| TASK INPUT |
>>>
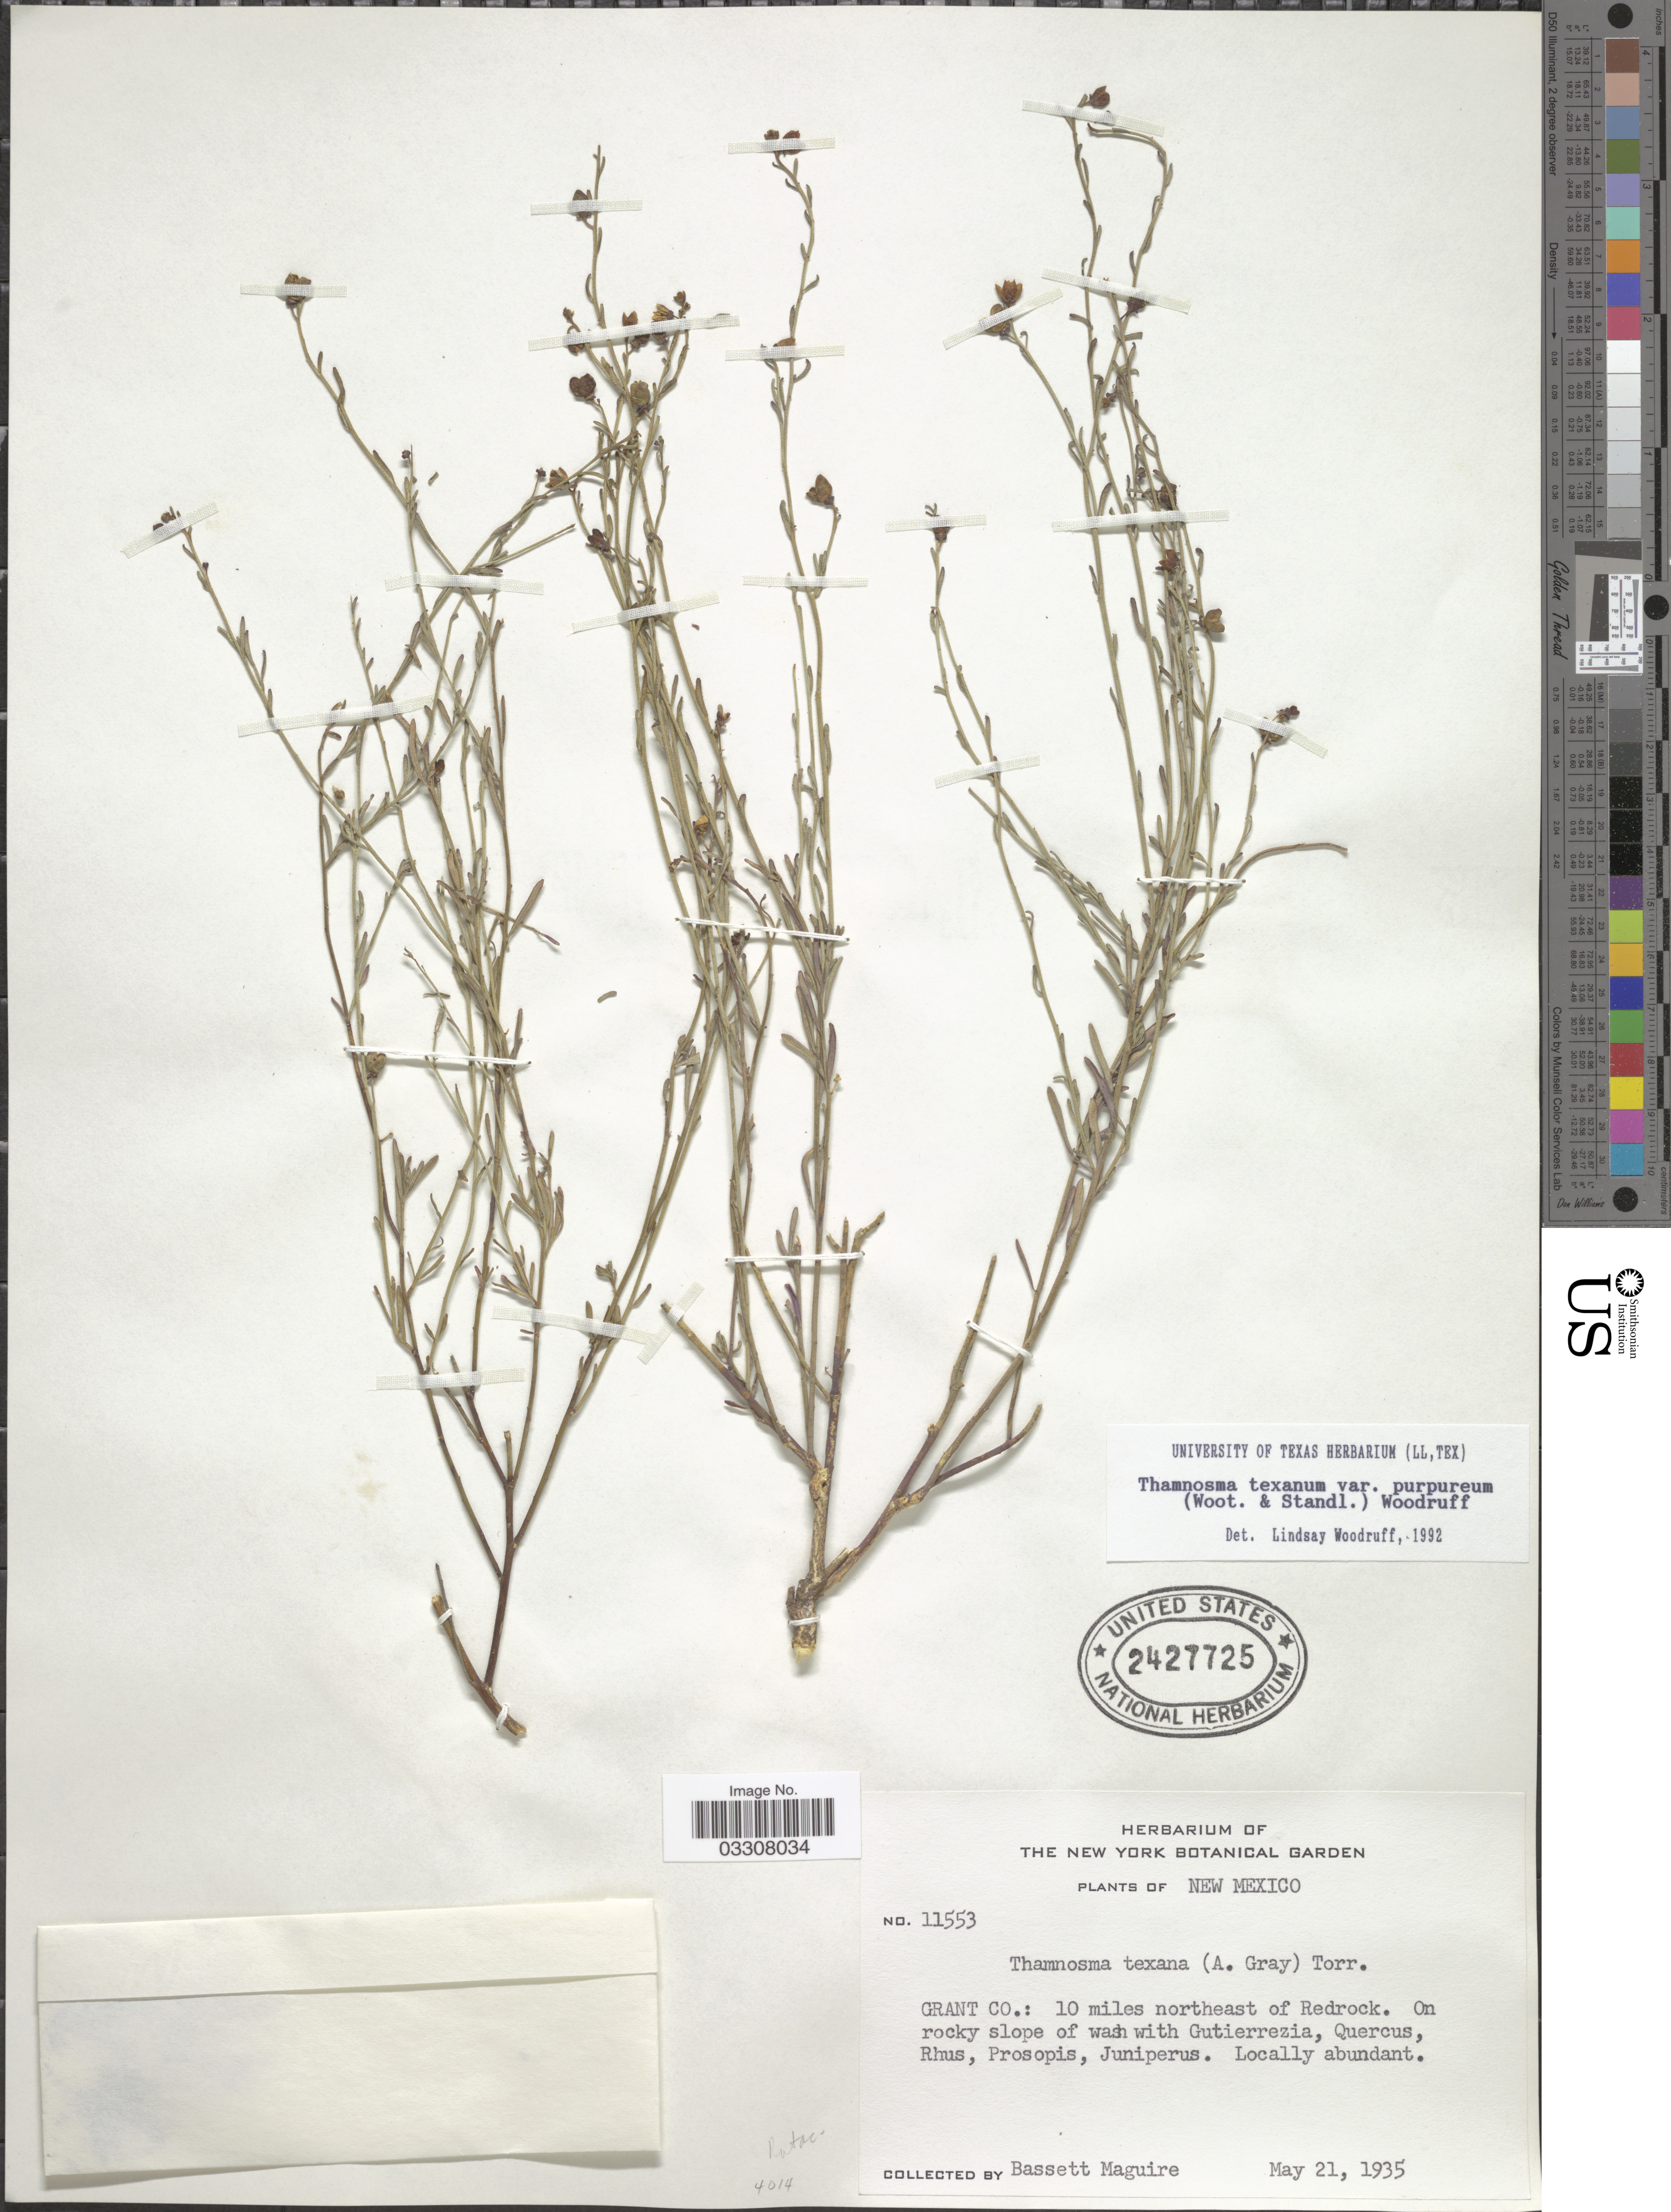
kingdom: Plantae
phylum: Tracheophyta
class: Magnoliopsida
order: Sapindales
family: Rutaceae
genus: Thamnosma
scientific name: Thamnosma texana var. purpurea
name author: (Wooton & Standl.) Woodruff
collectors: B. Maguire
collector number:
<<<
| EXERCISE BRIEF |
Lay out the listing above as a Markdown table with the columns Row and Line: one numbered row per nonblank line, in order. Leave out the pictures.

| SOLVED EXERCISE |
| Row | Line |
|---|---|
| 1 | kingdom: Plantae |
| 2 | phylum: Tracheophyta |
| 3 | class: Magnoliopsida |
| 4 | order: Sapindales |
| 5 | family: Rutaceae |
| 6 | genus: Thamnosma |
| 7 | scientific name: Thamnosma texana var. purpurea |
| 8 | name author: (Wooton & Standl.) Woodruff |
| 9 | collectors: B. Maguire |
| 10 | collector number: |